▶ DATA RECORDS:
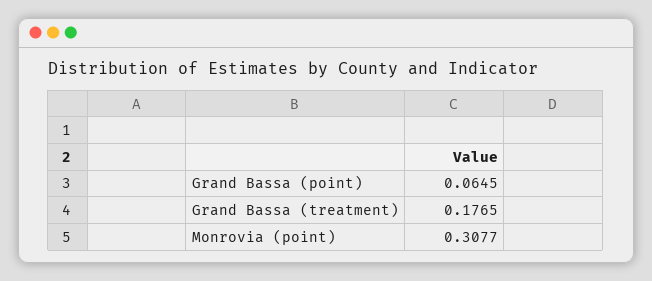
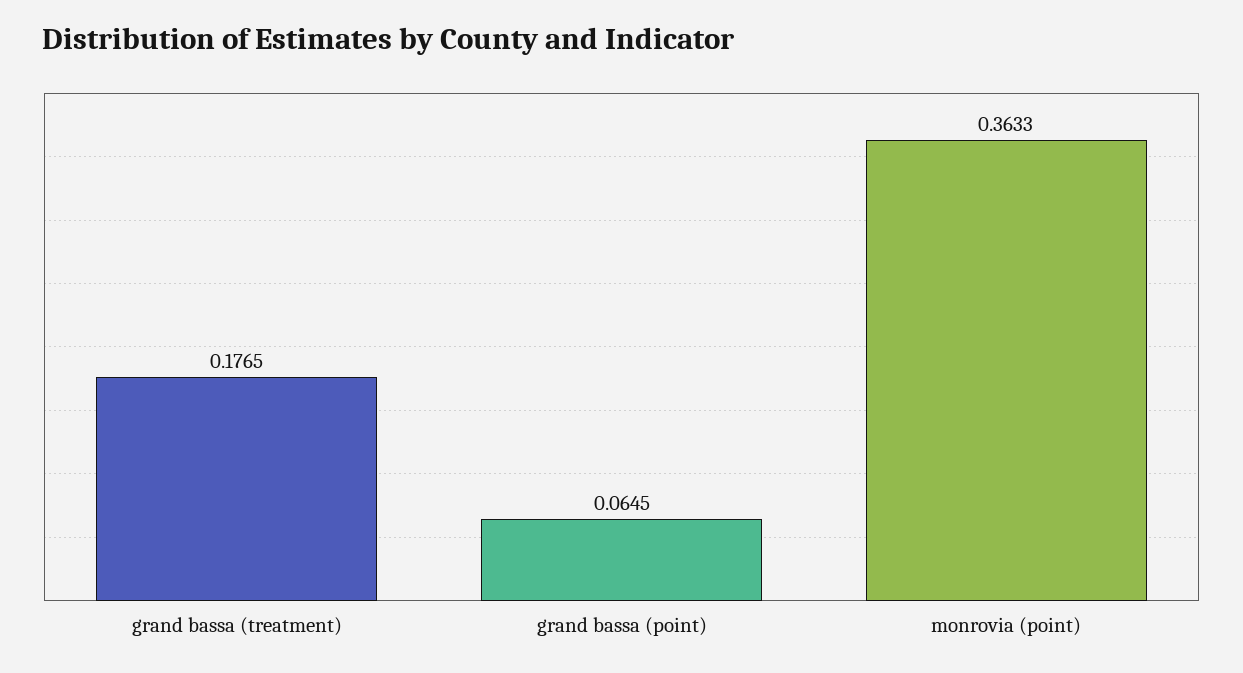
  {
    "Grand Bassa (point)": 0.0645,
    "Grand Bassa (treatment)": 0.1765,
-   "Monrovia (point)": 0.3077
+   "Monrovia (point)": 0.3633
  }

▶ PROBLEM DESCRIPTION: Restate the entire listing word for word, excluding pictures.

▶ RESPONSE AREA:
  {
    "Grand Bassa (point)": 0.0645,
    "Grand Bassa (treatment)": 0.1765,
-   "Monrovia (point)": 0.3077
+   "Monrovia (point)": 0.3633
  }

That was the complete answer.